Kamis, 26 Agustus 2010

The reader: Amy Richardson


If you put a thousand different candy bars in an industrial sized blender and then added your own body weight in white sugar plus several truckloads of glucose syrup and then blended it all together the resulting formula would still only be a FRACTION as sweet as my friend Amy. Amos is a writer and sub editor who enjoys perpetuating insane celebrity conspiracy theories, anything miniature, anything cute and Mr Shu from Glee. She also writes one of my all time favourite blogs Pretty Pretty Yum Yum. These are her three favourite cook books.

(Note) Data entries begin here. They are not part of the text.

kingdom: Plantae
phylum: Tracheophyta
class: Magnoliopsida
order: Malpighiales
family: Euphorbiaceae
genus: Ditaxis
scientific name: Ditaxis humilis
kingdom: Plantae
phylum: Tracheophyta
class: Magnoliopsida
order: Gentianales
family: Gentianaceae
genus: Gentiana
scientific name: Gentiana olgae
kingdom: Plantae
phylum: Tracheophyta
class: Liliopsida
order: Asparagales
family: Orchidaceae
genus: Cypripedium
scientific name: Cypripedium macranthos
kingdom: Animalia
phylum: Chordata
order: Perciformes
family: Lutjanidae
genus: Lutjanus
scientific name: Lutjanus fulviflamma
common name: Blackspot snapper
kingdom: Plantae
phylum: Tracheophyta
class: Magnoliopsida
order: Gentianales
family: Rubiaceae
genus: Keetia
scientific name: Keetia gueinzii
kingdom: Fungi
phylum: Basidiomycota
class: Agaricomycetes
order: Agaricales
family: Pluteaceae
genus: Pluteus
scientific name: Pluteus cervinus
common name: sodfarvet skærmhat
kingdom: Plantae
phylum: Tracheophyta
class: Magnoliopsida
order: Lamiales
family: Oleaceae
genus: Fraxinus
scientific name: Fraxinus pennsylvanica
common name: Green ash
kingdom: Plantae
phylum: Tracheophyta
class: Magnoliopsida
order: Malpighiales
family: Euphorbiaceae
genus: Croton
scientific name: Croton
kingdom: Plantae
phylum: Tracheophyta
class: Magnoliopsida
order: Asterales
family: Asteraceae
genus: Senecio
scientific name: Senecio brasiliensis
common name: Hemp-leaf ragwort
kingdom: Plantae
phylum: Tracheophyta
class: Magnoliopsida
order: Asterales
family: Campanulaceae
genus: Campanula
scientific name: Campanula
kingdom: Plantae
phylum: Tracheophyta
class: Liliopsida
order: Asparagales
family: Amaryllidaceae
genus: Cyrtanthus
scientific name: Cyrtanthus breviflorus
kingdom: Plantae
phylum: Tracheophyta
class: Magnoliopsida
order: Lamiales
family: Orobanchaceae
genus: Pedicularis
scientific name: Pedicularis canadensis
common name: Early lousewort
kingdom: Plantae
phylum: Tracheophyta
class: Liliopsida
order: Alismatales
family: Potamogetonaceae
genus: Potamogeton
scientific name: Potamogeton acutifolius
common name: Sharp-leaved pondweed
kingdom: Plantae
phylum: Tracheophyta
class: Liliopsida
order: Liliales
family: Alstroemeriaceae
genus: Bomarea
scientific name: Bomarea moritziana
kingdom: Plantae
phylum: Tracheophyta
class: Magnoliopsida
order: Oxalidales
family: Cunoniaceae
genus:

 The Hummingbird Bakery cookbook
"I had never heard of London’s Hummingbird Bakery (“a sweet tooth’s delight” with “legendary” cupcakes, according to Gwyneth Paltrow) until I came across this gorgeous cookbook in Paddington’s Ariel bookstore. The bakery opened in 2002 on Portobello Road, after owner Tarek Malouf spent a Thanksgiving in North Carolina and developed an appetite for American pies, brownies and cakes. The cookbook serves up recipes for bake-sale classics such as red velvet cupcakes and banana cream pie, as well as the Hummingbird’s signature creations, like their raspberry cheesecake brownie. It’s a great compilation cookbook of OTT American yumminess.

My favourite recipe: Raspberry cheesecake brownie 

Gooey brownie + cheesecake + raspberry cream, this dessert isn’t just a pretty face – it’s one of the most irresistible combos I’ve ever tried. The triple-layered treat is easy to make. It just takes a bit of time – first make the dark-chocolate brownie base, then the creamy cheesecake layer, and finally the raspberry whipped cream. The standard reaction from friends when presented with this dessert: “OMG." 

Meals I want to cook for my boyfriend

This was a gift from my friends Hon and Mads when we lived in Japan. I couldn’t read the title so I was happily flicking through, looking at all the cute pictures when they started laughing and said, ‘Do you want to know what the cookbook is about? It’s meals to cook for your boyfriend! Haha!!!’ So I guess all the recipes have one thing in common – apparently they make men very happy. I love this cookbook because it has only-in-Japan café-style recipes like Hamburger Steak, Taco Rice, Omu-rice and Oyako-don, and super-kawaii styling. I can’t read all of the directions but I use my Japanese dictionary to work out all the ingredients and go from there. It’s a great way to practice Japanese. 



My favourite recipe: Ethnic Mixed Rice 
This is the tastiest, speediest weeknight meal: minced chicken stir-fried with garlic, ginger, capsicum, green beans, chilli, oyster sauce and fish sauce, served with rice, a fried egg, coriander and peanuts. It makes a great bento box for the next day’s lunch, too.


Bourke Street Bakery: The ultimate baking companion

This hardcover volume is of Macquarie-dictionary proportions and I imagined it to be one of those cookbooks you spend hours drooling over but never actually make anything from (the beautiful photography makes the baguettes, pastries and pies look even more mouth-watering than in real life ~ sigh). I thought, ‘it’s got to be easier to walk over to the Bourkery than make puff pastry from scratch (the recipe is four pages)’. But you can take a bit of liberty with the recipes when you’re short of time… Like making the sausage rolls with puff pastry from the store or the lemon curd tarts (my boyfriend’s favourite recipe) with ready-made pastry shells. In 370 pages, the cookbook reveals the secrets to every Bourke Street favourite: from chocolate sour cherry biscuits to ginger brulee tarts to lamb and harissa sausage rolls. Mmmmmmmm.



My favourite recipe: Pork & fennel sausage rolls

As you are sautéing the ingredients, the aroma of pork, garlic, onion, celery, carrots and fennel fills your kitchen and you almost feel like you are walking towards the store, smelling a fresh batch of sausage rolls. It is pretty awesome that they have provided the recipe for their most legendary offering."